> **WORK ITEM**
Given the entries that follow, write out exactly the lines starting at the one containing "- Copy the full" and ending at the one containing "drag(754, 156, 809, 156)", both ends included, and only those.

> **DATASET CONTENT**
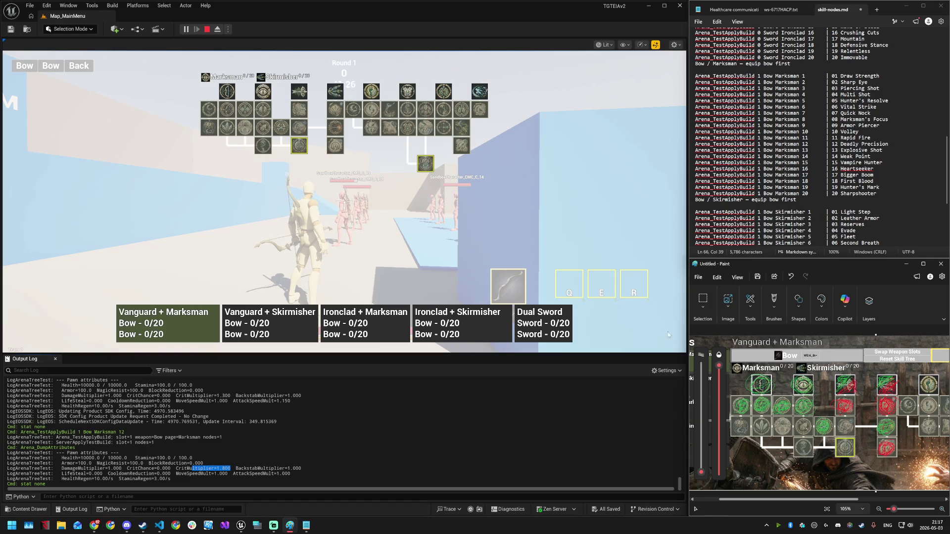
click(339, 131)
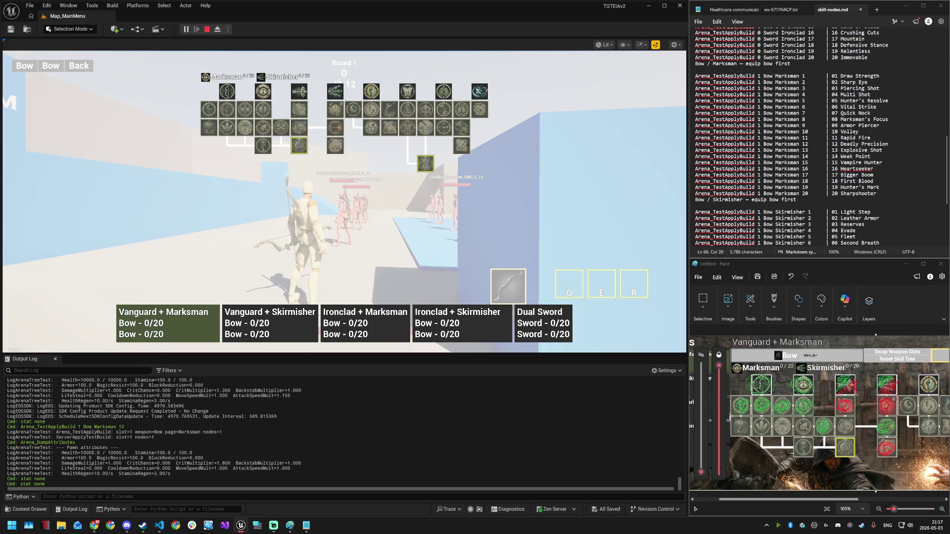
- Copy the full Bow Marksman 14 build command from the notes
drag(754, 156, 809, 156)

...

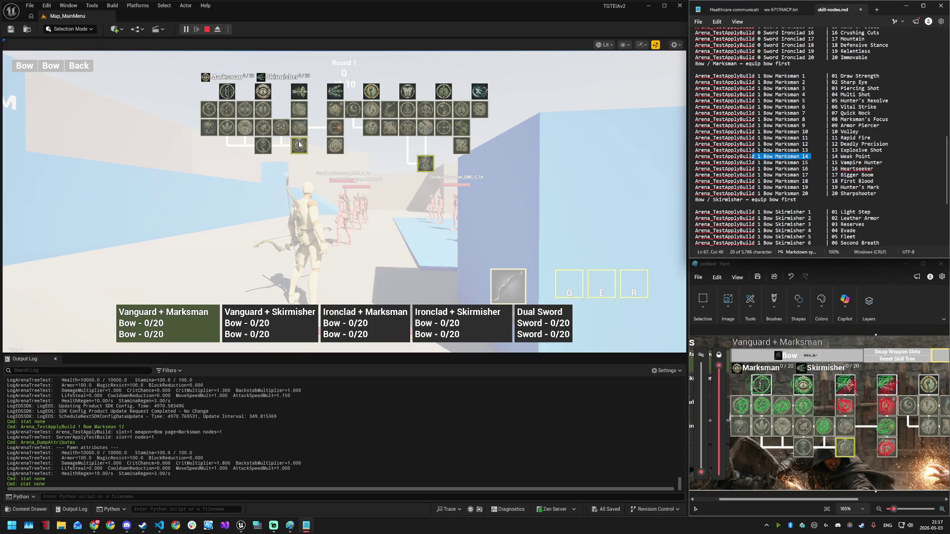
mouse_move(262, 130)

> **REPLY TO THE EXERCISE**
- Copy the full Bow Marksman 14 build command from the notes
drag(754, 156, 809, 156)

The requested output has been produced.